_Task_. Could you arrange the part of the records below that opens with the line containing "class: Pinopsida" and closes with the line containing "locality: Mts at Kootanie Lake" as a numbered list, both of those lines included and any blank lines left out?

━━━ Listing ━━━

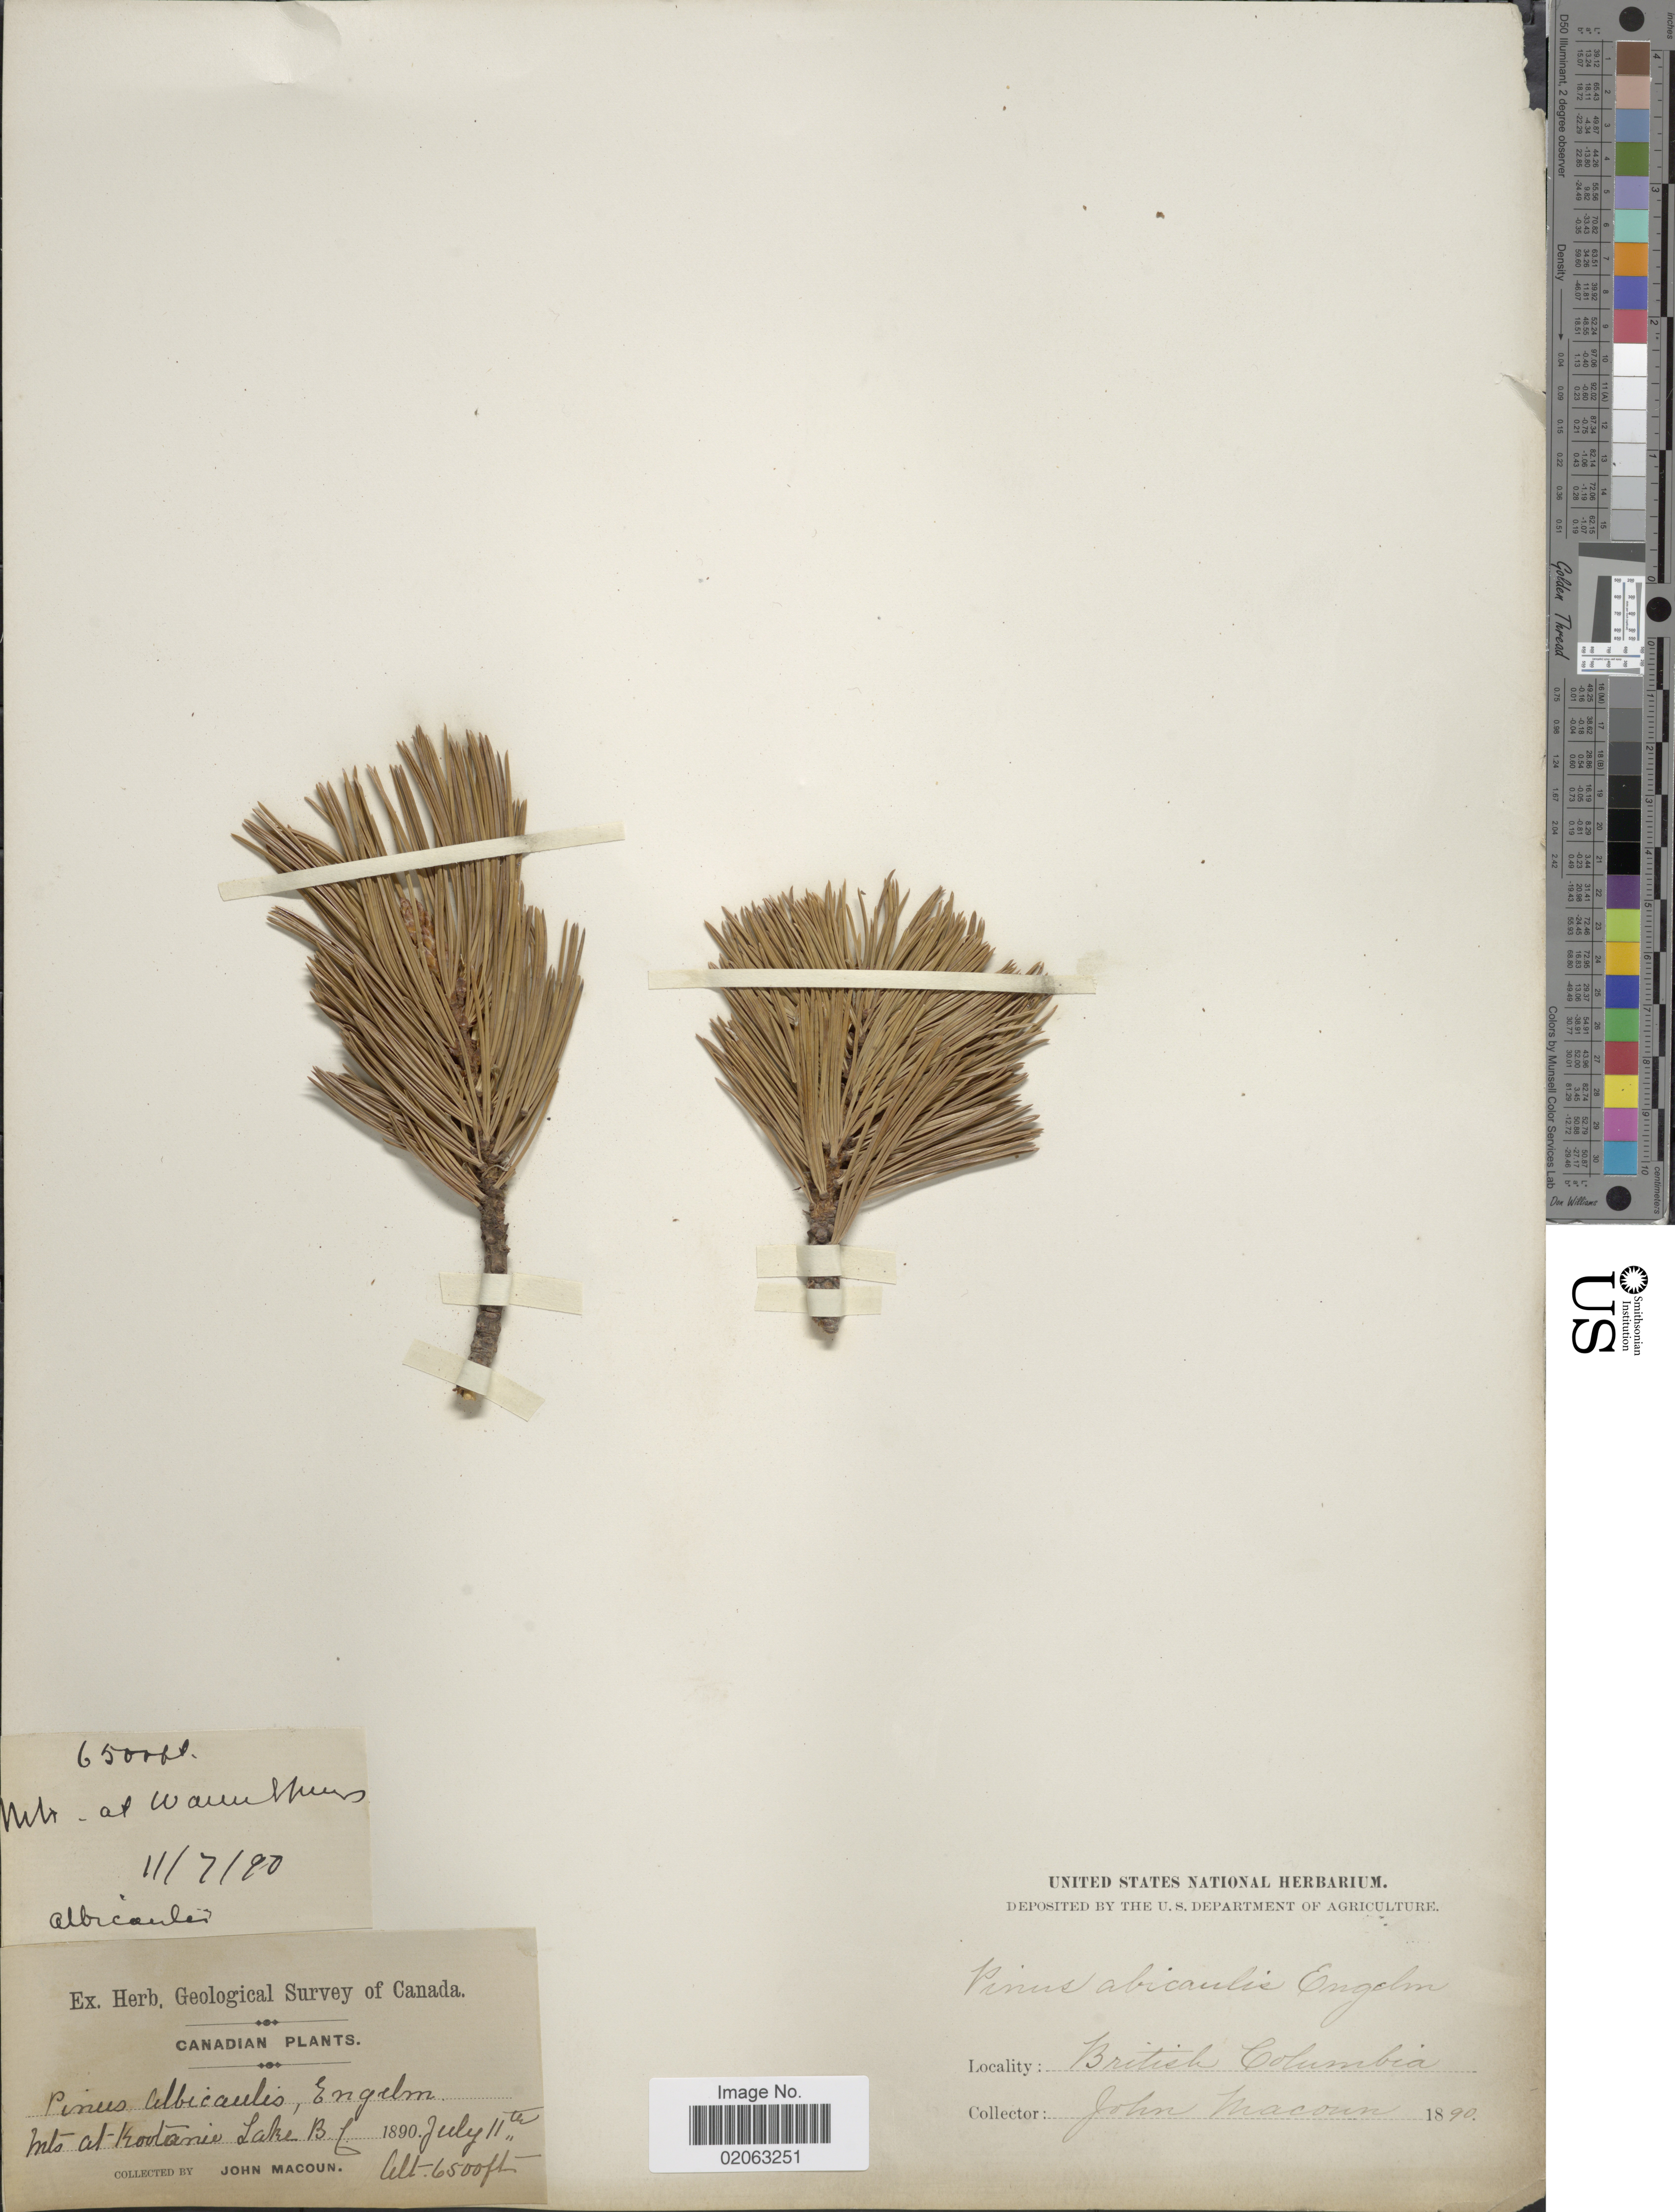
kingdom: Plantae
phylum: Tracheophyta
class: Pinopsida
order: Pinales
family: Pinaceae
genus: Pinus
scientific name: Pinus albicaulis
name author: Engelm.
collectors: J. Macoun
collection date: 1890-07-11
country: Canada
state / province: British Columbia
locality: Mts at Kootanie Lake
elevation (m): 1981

━━━
━━━ Listing ━━━

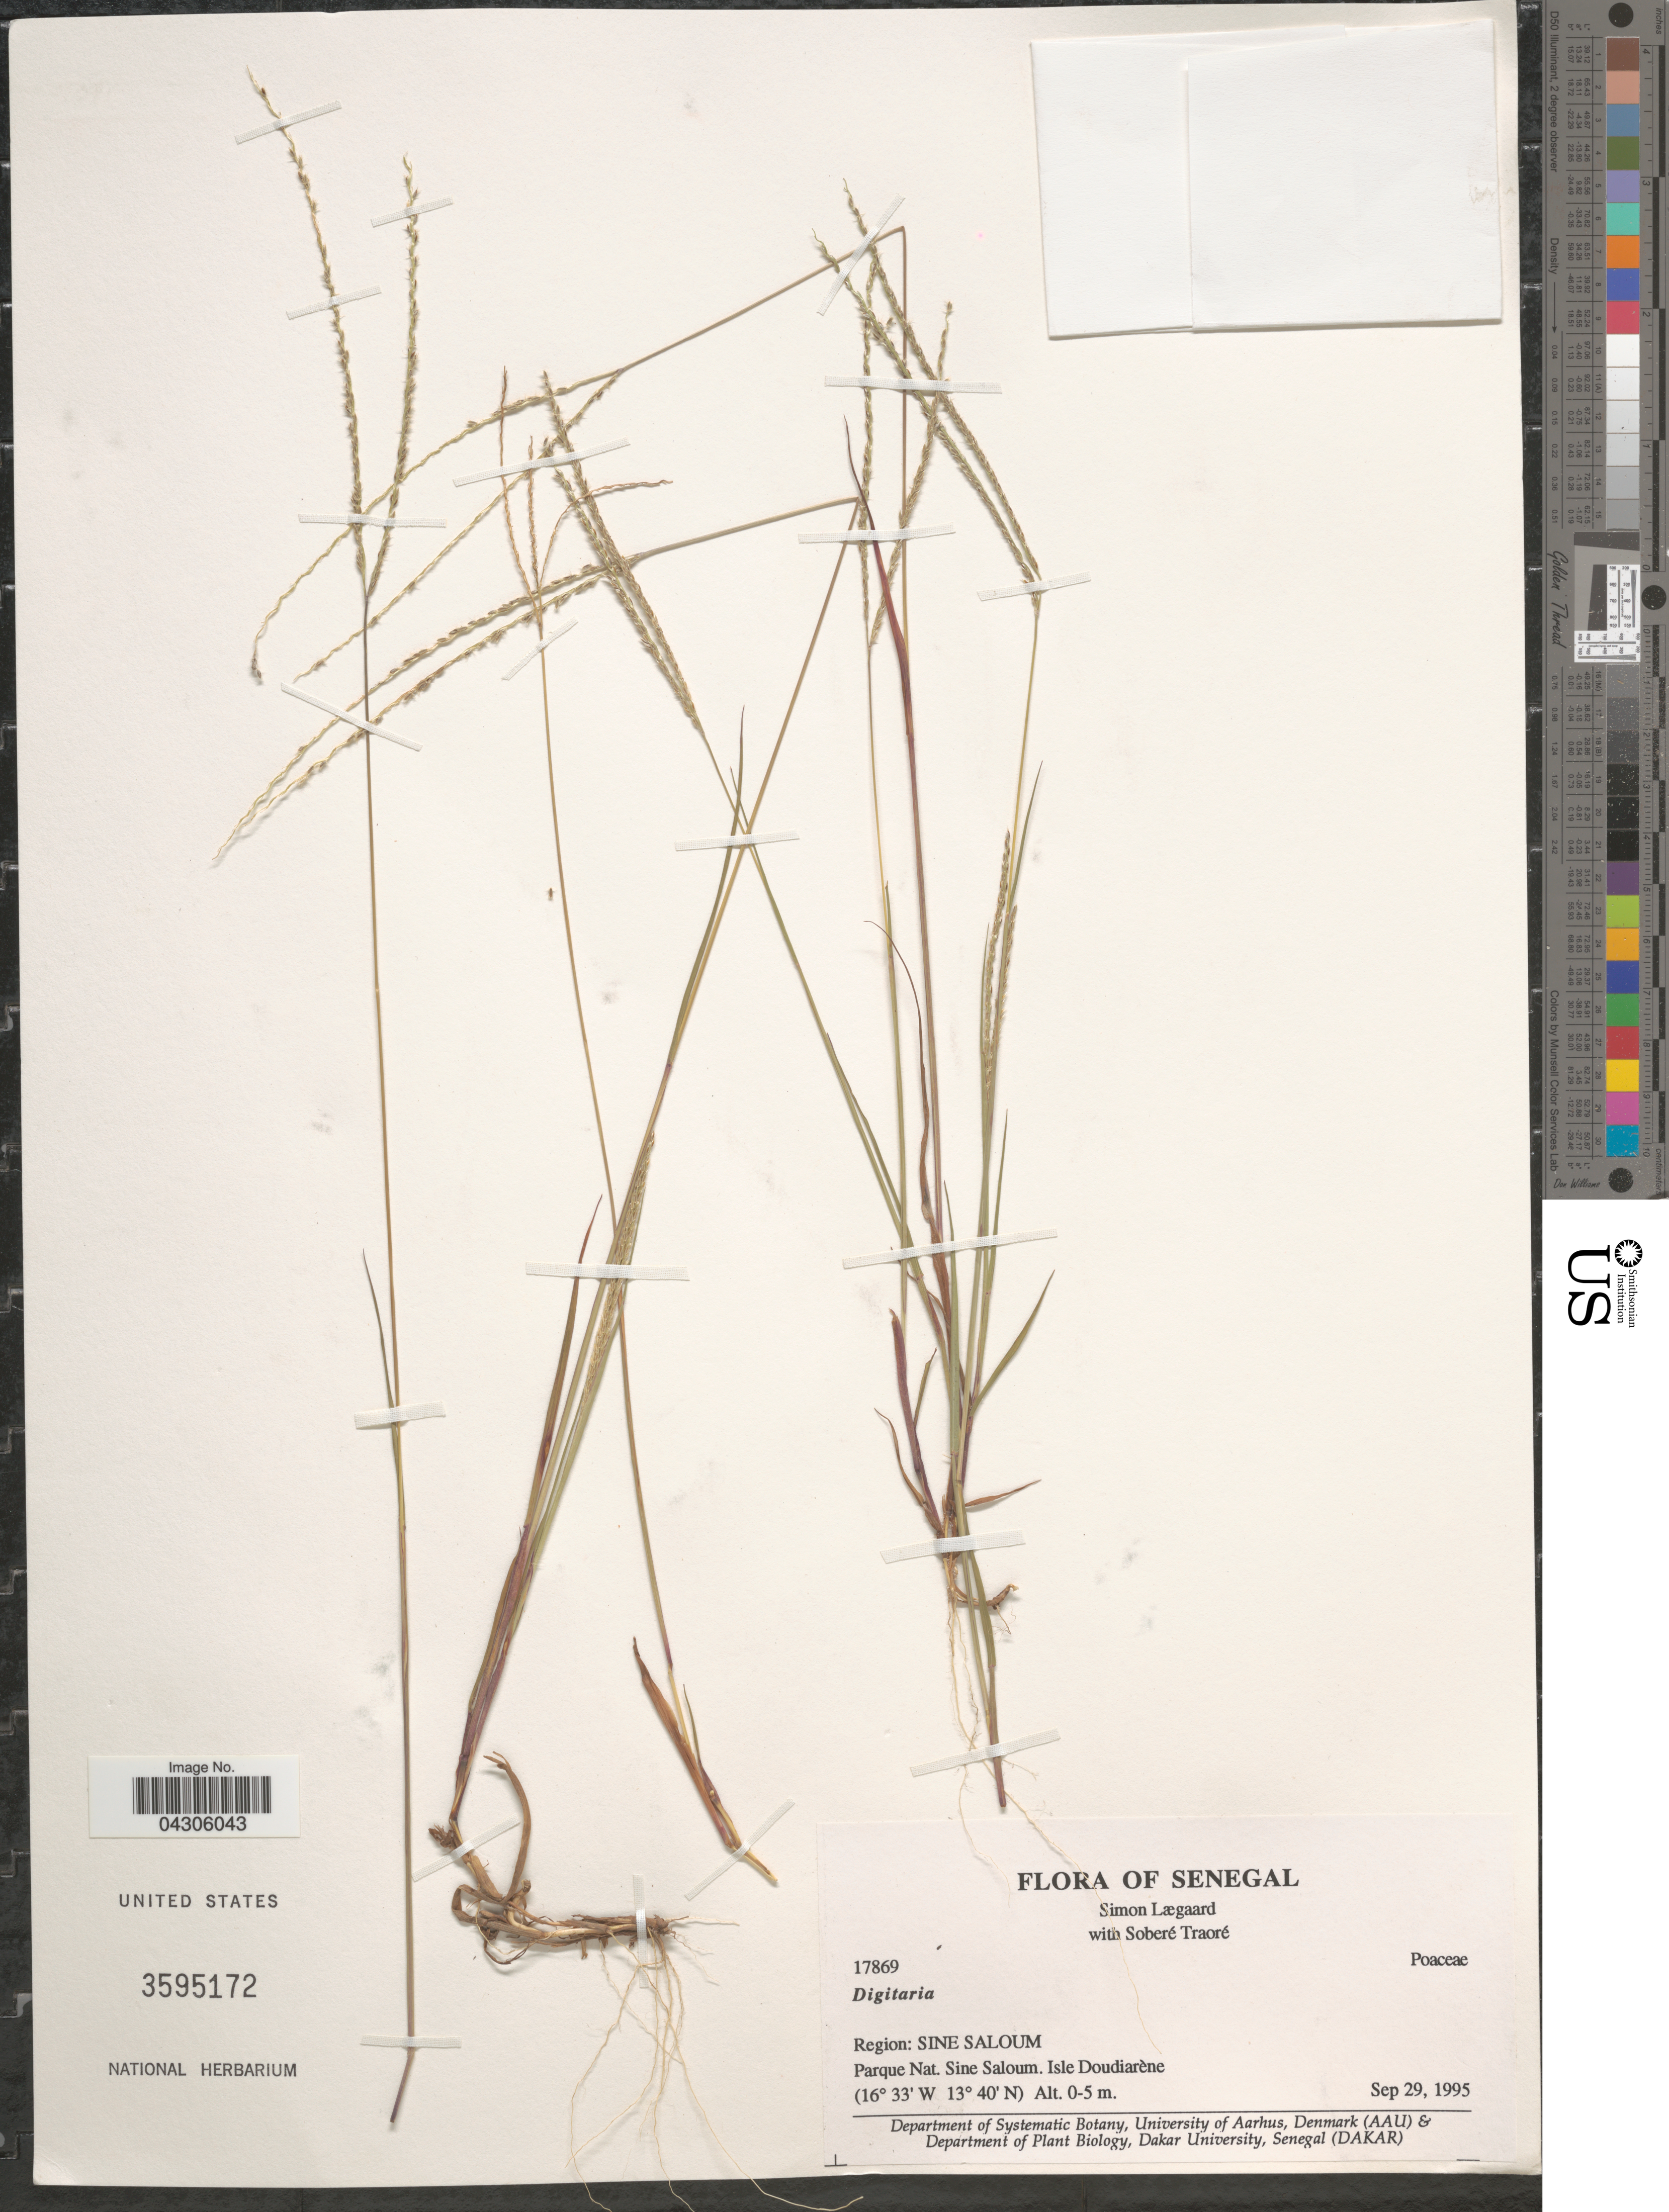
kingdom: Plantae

━━━

_Result of the task_.
1. class: Pinopsida
2. order: Pinales
3. family: Pinaceae
4. genus: Pinus
5. scientific name: Pinus albicaulis
6. name author: Engelm.
7. collectors: J. Macoun
8. collection date: 1890-07-11
9. country: Canada
10. state / province: British Columbia
11. locality: Mts at Kootanie Lake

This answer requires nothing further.